» **Task to complete**:
Leave the images out and write out each entry exactly as shown.

» **The data**:
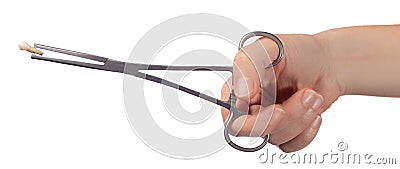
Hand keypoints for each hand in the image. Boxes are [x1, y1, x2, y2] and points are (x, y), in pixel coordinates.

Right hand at [221, 34, 341, 151]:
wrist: (328, 63)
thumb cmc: (298, 51)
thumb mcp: (270, 46)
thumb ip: (247, 65)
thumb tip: (241, 93)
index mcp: (238, 86)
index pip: (229, 115)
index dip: (247, 118)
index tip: (272, 106)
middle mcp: (249, 106)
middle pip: (252, 130)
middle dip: (282, 117)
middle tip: (303, 96)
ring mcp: (267, 120)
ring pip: (275, 136)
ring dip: (300, 117)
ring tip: (312, 94)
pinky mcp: (284, 131)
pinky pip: (290, 145)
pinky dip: (306, 131)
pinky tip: (313, 112)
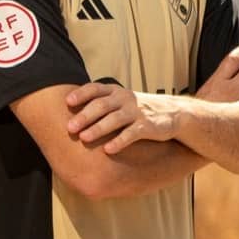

» **Final answer**:
Hand keypoints for each hand in the image. Boxes are [x1, y1, x2, y2] and points are (x, y), in pixel coordinates.

Right hand at [221, 34, 341, 151]:
wrist: (328, 63)
thumb cmc: (298, 51)
thumb mcp: (270, 46)
thumb ip: (247, 65)
thumb tip: (241, 93)
index mcp: (238, 86)
index pip: (229, 115)
index dip: (247, 118)
index tip: (272, 106)
middle mcp: (249, 106)
middle pip: (252, 130)
middle dip: (282, 117)
middle tip: (303, 96)
ring mcp: (267, 120)
ring pip: (275, 136)
ring dip: (300, 117)
ring tip: (312, 94)
pinky mcp: (284, 131)
pinky pip: (290, 145)
pinky dip: (306, 131)
pinky tip: (313, 112)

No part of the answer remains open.